Re: Copyright question (BSD with advertisement clause)
Branden Robinson <firstname.lastname@example.org> writes:
> [You didn't honor my M-F-T so I guess this will continue to go to both
> On Thu, Feb 07, 2008 at 12:29:29PM -0800, Russ Allbery wrote:
>> The version in /usr/share/common-licenses/BSD is very specifically the
>> UCB version,
> A major point of this whole discussion is that there is no "the UCB
> version". There have been multiple BSD licenses, even promulgated by
> the single source we call the University of California at Berkeley.
Fair enough. This is probably not a good bit of evidence. The archive of
old project web sites is better.
> The copyright line in /usr/share/common-licenses should be made generic,
> or better yet, not even be present. Much of the benefit of the
> common-licenses directory is lost if it can serve as a stand-in for
> particular licenses *as applied by particular copyright holders*.
Please do comment on that bug with your preferred resolution of the issue.
I personally would lean towards just removing it entirely since the exact
wording of that license varies so much from package to package that I
don't think having a copy in common-licenses is buying anything.
>> Note that I have never argued that Debian should be recommending the
>> four-clause BSD license as best licensing practice. It manifestly
>> isn't. Only that it is and has been DFSG-free since the beginning of
>> the concept.
> First, I think you are reading far more deliberation into where the
> Debian Project has pointed web links in the past, and what it's put into
> /usr/share/common-licenses/BSD, than is warranted.
Well, regardless of what I'm reading into what, I'm fairly certain of my
statement above, both for some of the reasons I've stated and reasons that
I haven't bothered to get into. If you have specific evidence to the
contrary, I certainly would be interested, but I think it's quite obvious
that the four-clause BSD license was considered DFSG-free when the DFSG
was written and the reference in the final clause was intended to be
inclusive of that version of the license (for whatever that final clause
> If I were to write some code and license it under the BSD license (in
> the terms spelled out in /usr/share/common-licenses/BSD), package it,
> and have my debian/copyright file refer to
> /usr/share/common-licenses/BSD, that would not mean that the Regents
> hold the copyright on my code, nor would such an action on my part
> transfer the copyright to them.
Of course not.
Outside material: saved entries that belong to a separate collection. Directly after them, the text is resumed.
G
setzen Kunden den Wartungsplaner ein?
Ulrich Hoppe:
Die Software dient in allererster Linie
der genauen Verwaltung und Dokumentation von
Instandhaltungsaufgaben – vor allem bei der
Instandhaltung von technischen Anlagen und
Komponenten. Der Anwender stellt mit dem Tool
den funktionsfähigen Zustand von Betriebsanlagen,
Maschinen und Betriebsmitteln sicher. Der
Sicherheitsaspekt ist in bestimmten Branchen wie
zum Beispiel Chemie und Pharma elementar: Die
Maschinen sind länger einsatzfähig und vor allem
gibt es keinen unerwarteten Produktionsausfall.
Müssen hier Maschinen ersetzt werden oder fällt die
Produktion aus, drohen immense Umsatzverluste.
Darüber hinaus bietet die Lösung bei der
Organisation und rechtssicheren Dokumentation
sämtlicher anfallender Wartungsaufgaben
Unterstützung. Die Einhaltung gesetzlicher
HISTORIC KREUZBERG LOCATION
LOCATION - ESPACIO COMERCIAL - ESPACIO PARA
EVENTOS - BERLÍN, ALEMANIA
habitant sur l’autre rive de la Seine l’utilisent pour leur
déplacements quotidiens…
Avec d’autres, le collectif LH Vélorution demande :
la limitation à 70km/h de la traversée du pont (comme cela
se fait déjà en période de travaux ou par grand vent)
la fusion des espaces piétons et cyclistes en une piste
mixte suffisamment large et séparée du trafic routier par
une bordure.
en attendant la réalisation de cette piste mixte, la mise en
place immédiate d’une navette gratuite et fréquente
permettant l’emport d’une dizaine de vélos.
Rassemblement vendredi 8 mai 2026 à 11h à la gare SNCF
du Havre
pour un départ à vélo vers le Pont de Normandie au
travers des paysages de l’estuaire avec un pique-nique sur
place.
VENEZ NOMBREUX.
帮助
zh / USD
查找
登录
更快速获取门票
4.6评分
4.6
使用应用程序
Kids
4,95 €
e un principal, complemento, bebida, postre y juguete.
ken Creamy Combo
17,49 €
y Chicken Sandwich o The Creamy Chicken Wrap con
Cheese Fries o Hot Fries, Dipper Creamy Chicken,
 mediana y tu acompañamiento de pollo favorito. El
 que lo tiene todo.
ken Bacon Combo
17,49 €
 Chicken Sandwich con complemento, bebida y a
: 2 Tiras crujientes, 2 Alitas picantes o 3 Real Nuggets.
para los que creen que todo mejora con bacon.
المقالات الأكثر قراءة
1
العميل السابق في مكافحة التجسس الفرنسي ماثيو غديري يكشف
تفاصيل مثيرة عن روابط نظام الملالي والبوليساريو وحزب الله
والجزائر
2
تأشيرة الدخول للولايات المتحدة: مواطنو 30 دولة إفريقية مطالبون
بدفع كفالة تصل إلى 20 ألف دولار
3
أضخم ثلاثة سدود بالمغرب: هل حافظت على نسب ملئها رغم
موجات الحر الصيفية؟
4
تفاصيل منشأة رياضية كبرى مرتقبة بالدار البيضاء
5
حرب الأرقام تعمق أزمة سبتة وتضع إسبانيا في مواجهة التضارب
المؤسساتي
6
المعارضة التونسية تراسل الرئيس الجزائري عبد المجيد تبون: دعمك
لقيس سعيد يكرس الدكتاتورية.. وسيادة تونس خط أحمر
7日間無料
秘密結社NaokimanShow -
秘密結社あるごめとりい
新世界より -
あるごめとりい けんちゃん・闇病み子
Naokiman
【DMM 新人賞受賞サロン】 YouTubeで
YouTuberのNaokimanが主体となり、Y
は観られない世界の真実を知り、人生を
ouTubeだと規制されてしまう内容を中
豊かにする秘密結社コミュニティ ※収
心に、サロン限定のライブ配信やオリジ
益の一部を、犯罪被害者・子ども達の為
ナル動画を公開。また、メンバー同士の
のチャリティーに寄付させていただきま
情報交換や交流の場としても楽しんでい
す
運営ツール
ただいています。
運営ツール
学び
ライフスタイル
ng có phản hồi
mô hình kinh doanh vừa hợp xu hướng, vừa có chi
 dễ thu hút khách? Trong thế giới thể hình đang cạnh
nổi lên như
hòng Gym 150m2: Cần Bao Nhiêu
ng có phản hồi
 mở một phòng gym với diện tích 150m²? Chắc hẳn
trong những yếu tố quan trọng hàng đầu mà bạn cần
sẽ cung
I'm not sure what this has to do with anything I said.
> Secondly, phraseology like "is and has been" ("and will be for all
> time!" usually follows in arguments like this), denies the very real
> phenomenon that humans learn over time.
And when humans learn something and decide to change something as
fundamental as license interpretation for the project, as far as I'm
concerned they have an obligation to make that change explicitly. Please
feel free to propose a GR making the four-clause BSD license non-free if
you believe that's the best course of action for the project. Until that
time, as far as I'm concerned (and as near as I can tell, as far as
ftp-master is concerned) it is DFSG-free, with a great deal of precedent
in the archive and in past interpretation of the DFSG.
In the absence of a GR, this discussion, which we've repeated several
times over the years, is rather annoying in its sheer futility.
> Moreover, these license exemplars have been revised *by their original
> promulgators*. Consequently, I do not think you can argue that the
> supersession of the licenses we originally identified as examples in
> 1997 is the work of upstarts who don't understand the meaning of Free
> Software, or who are trying to subvert or pervert it the concept.
I have never said anything of the sort.
As I have repeated several times in this thread, I don't consider it a
good license, I don't recommend that people use it, and I don't use it.
It is, however, DFSG-free, and it is common enough in the archive that
introduction of more software under that license does not materially
change anything for anyone working with Debian. Those two things and only
those two things are all that I have argued.